Page-level text extractions:
☆ ☆ ☆ ☆ ☆ ☆ ☆
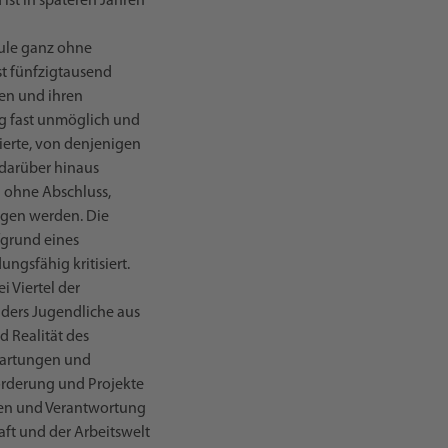
ist in späteren Jahren
hule ganz ohne
st fünfzigtausend
men und ihren
ng fast unmöglich und
zierte, von denjenigen
 darüber hinaus
d ohne Abschluss,
ngen werden. Die
fgrund eines
ngsfähig kritisiert.
i Viertel der
nders Jugendliche aus
 Realität des
rwartungen und
Förderung und Projekte
rnen und Verantwortung
aft und der Arbeitswelt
☆ ☆ ☆ ☆ ☆ ☆ ☆
**ACTIVITY**
Repeat the entries above exactly as written, but not their pictures.

**OUTPUT BELOW**
ist in späteren Jahren
hule ganz ohne
st fünfzigtausend
men und ihren
ng fast unmöglich und
zierte, von denjenigen
 darüber hinaus
d ohne Abschluss,
ngen werden. Die
fgrund eines
ngsfähig kritisiert.
i Viertel der
nders Jugendliche aus
 Realität des
rwartungen und
Förderung und Projekte
rnen und Verantwortung
aft und der Arbeitswelt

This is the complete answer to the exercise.